On the other hand, this might also be a good moment to differentiate between the types of data in your company. For example, if you’ve started out with a block storage, maybe this is the time to buy a NAS and offload some of the file data to it.
Regardless of type, introducing a second system will create a couple of challenges for the IT department. First, you’ll now have to decide which system you want to land new data on. With identical type systems, it might be a fill and spill principle where you fill up the first system and then move over to the second box.
Once you introduce different types and speeds of systems though, you need to differentiate between types of storage and the capabilities of systems. Some data might be better suited to land on a NAS, other data on a spinning disk SAN, and another flavor of data on an all-flash SAN array. And you need to keep track which clients/devices are attached to which systems, so documentation and a clear naming convention is paramount.
KEEPING IT RUNNING
Then there’s the challenge of keeping all the storage systems running. You can probably monitor a handful of systems with the in-box GUI, but that doesn’t scale well. At some point, you need to add at least central monitoring software, to group all the alerts, and activities in a single-user interface. Even better would be central management, so you don’t have to go back to the individual boxes to allocate LUNs and shares.
With an increasing number of storage systems comes an increasing number of attached servers and clients. Ensuring that all clients, interconnects, and systems are on the right patch levels is a vertical task across all these layers. You should look at the full stack to ensure you don’t break anything by patching it to a newer level.

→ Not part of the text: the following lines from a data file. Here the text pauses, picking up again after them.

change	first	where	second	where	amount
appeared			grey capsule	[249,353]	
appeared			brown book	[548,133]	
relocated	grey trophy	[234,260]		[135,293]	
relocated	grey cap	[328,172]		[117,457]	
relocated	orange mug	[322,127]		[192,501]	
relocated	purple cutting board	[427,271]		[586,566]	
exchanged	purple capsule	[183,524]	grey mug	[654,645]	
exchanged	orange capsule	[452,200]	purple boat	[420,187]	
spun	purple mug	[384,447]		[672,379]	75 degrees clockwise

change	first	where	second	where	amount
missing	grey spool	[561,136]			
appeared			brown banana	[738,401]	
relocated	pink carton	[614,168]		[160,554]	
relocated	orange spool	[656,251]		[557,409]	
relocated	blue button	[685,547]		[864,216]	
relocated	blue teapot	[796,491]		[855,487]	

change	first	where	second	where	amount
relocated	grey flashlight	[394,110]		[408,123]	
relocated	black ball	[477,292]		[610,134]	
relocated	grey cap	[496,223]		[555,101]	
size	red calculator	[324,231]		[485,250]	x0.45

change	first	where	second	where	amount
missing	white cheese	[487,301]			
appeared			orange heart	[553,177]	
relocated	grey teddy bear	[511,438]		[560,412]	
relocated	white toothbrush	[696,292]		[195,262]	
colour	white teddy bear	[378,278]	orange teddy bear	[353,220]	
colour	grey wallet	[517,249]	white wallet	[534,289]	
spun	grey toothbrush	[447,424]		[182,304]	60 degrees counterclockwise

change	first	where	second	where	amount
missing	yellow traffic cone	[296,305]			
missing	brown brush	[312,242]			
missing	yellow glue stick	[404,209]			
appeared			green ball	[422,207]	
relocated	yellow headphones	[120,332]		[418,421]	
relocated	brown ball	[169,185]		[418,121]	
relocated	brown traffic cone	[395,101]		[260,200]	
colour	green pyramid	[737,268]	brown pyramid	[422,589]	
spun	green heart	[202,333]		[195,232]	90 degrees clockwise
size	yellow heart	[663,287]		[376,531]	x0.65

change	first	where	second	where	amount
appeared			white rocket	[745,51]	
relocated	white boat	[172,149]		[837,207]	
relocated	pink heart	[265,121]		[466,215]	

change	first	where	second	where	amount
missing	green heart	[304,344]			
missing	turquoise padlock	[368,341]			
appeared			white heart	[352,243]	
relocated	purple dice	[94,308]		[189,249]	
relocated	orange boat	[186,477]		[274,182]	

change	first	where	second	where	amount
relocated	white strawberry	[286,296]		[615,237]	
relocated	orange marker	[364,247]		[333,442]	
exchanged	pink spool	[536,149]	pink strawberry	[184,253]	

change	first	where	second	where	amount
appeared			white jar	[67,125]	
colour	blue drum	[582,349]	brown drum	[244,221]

If you glue too many systems together, you’ll end up with a spaghetti of shared systems that make patch management difficult, if not impossible. Some clients will be running old software that prevents other layers (like the SAN or storage array) from being patched to the newest levels. Other attached clients might rely on these newer codes because they run a newer hypervisor. You’ll quickly end up with a very long string of upgrades that need to be performed, before you’re fully up to date and compliant. So, it’s probably best to create building blocks of some sort.